HOW TO COMPLETE THIS TASK
Below are the records. List every line holding the word "createdby".

-=-=-

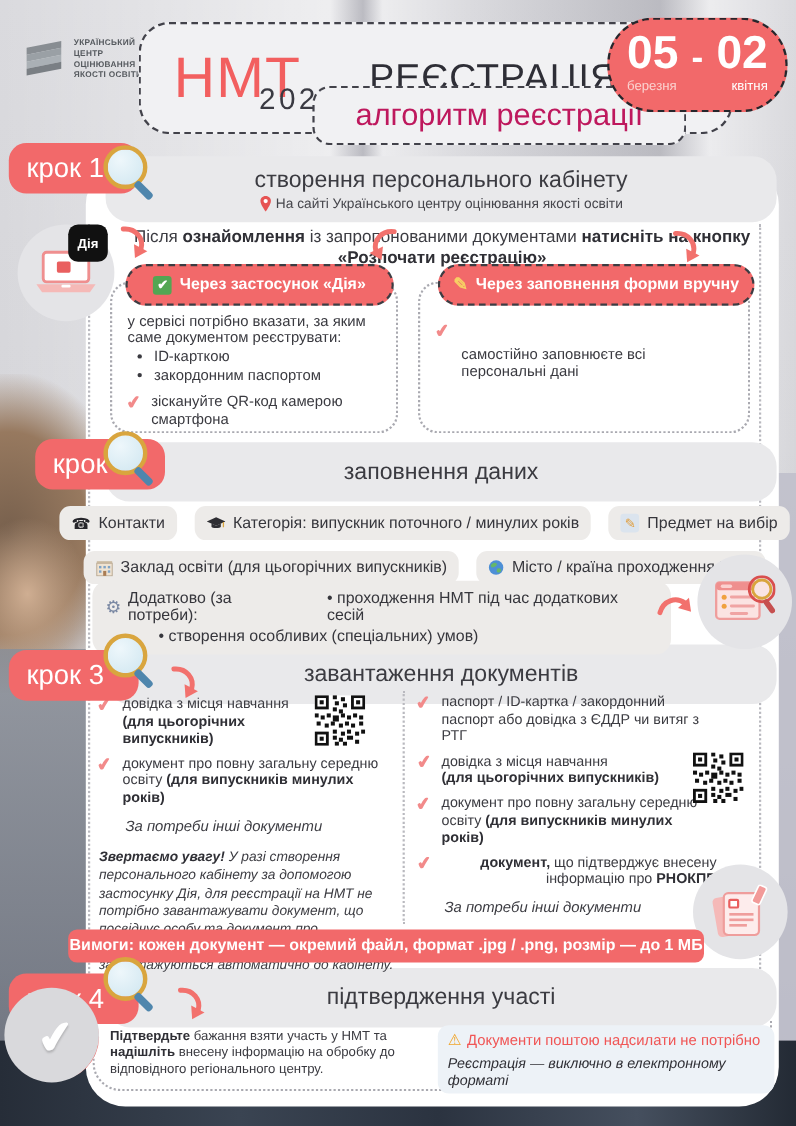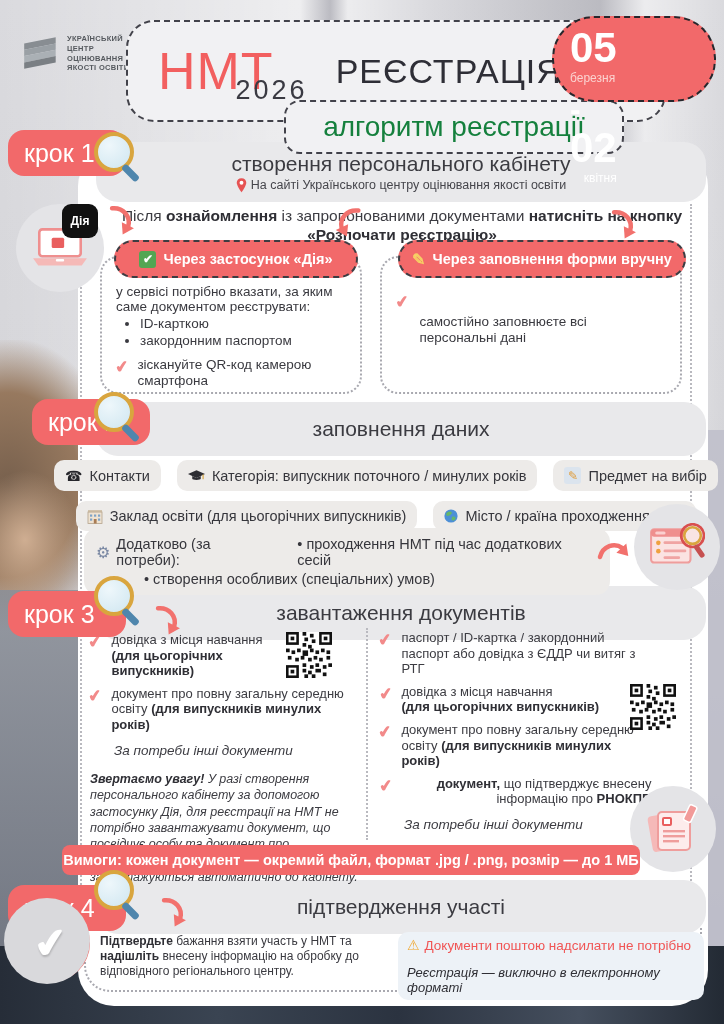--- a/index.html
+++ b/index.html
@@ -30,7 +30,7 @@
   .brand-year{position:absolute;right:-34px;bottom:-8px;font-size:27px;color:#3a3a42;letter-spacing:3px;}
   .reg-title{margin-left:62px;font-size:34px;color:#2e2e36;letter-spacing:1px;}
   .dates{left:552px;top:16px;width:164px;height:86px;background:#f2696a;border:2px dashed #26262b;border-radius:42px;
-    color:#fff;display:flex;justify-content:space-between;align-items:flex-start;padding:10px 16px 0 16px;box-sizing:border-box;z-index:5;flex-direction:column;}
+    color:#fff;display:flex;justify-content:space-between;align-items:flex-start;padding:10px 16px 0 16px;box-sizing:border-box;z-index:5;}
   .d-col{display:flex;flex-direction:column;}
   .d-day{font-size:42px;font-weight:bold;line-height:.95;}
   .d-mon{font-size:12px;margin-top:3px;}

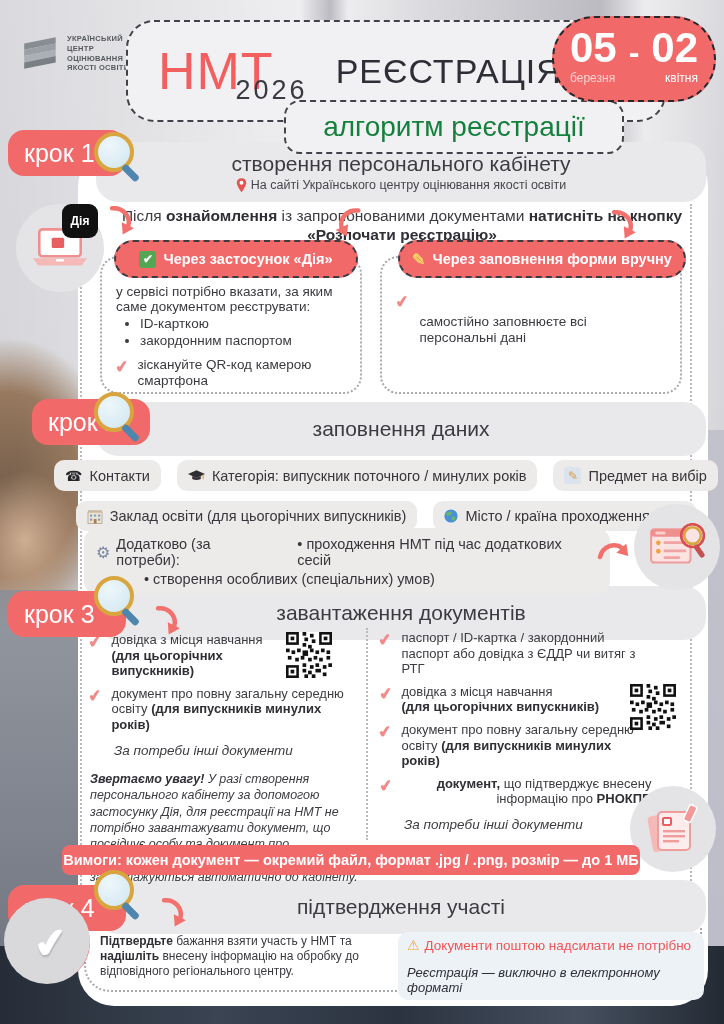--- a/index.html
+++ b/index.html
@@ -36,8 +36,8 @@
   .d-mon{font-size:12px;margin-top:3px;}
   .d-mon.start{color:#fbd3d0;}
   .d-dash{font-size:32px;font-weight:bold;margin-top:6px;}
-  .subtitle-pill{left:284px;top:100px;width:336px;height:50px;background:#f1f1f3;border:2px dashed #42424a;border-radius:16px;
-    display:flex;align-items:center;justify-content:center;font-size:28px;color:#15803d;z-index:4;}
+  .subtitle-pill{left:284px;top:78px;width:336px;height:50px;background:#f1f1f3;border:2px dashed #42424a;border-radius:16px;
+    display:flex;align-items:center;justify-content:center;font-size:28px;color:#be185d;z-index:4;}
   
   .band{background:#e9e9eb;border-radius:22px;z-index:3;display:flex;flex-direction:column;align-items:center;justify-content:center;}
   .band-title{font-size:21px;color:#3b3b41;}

-=-=-

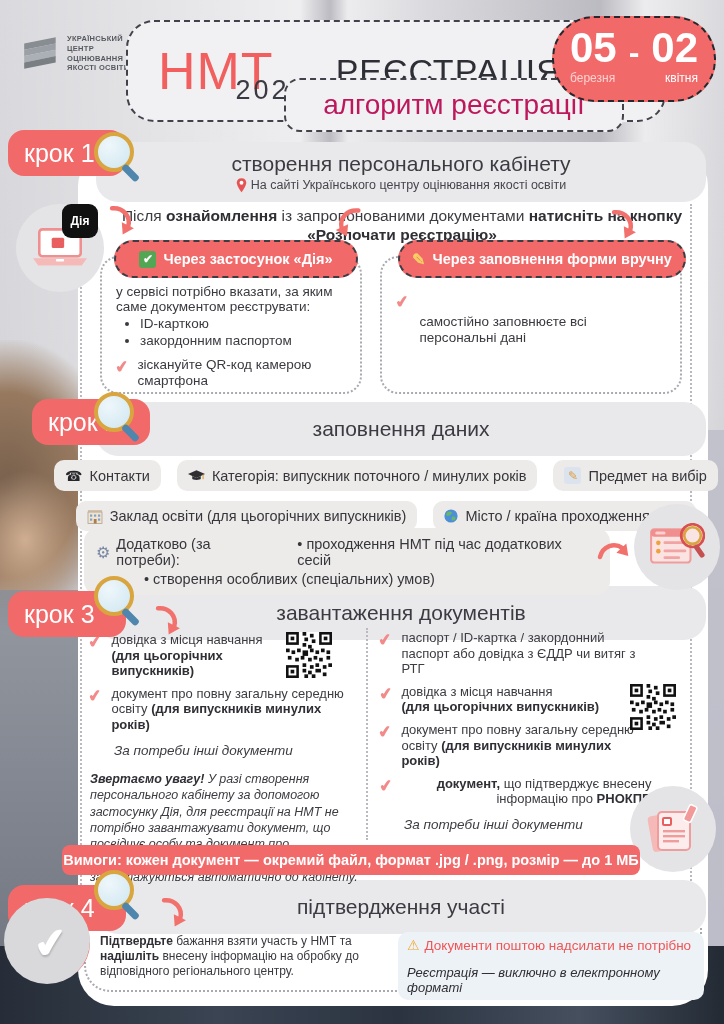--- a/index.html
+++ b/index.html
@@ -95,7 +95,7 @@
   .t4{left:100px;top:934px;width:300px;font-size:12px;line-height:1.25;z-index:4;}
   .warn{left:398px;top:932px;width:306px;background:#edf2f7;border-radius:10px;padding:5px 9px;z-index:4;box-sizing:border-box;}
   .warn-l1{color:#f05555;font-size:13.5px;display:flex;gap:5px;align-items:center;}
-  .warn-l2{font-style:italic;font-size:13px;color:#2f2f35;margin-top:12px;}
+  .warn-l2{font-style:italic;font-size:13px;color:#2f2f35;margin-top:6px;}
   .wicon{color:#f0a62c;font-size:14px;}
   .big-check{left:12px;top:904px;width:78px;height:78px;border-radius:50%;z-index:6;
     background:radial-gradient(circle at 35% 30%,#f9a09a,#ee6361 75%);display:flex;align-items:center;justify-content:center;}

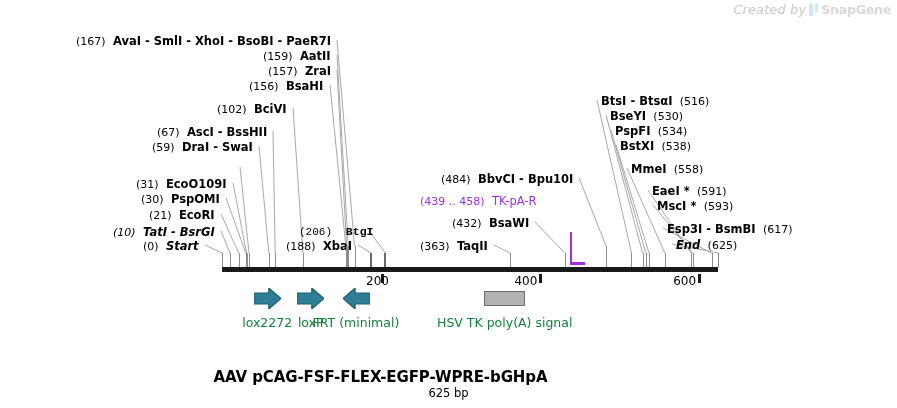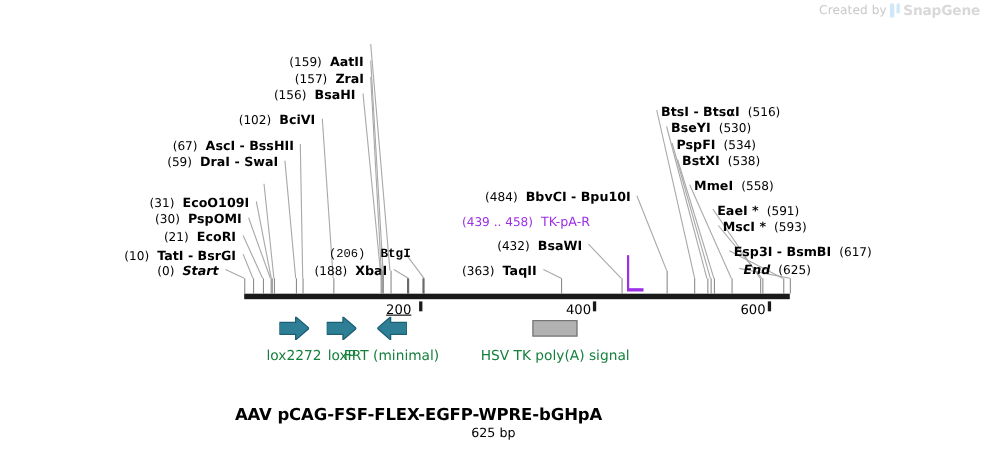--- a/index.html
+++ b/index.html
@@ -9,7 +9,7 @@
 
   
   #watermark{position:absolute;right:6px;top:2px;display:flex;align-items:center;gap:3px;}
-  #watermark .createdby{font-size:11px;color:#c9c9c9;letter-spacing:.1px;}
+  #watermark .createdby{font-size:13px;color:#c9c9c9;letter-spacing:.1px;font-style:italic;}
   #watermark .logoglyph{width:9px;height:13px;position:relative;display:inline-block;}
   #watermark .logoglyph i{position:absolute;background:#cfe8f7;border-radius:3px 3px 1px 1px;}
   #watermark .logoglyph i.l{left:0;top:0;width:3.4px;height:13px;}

-=-=-

WRITTEN ANSWER
-  #watermark .createdby{font-size:11px;color:#c9c9c9;letter-spacing:.1px;}
+  #watermark .createdby{font-size:13px;color:#c9c9c9;letter-spacing:.1px;font-style:italic;}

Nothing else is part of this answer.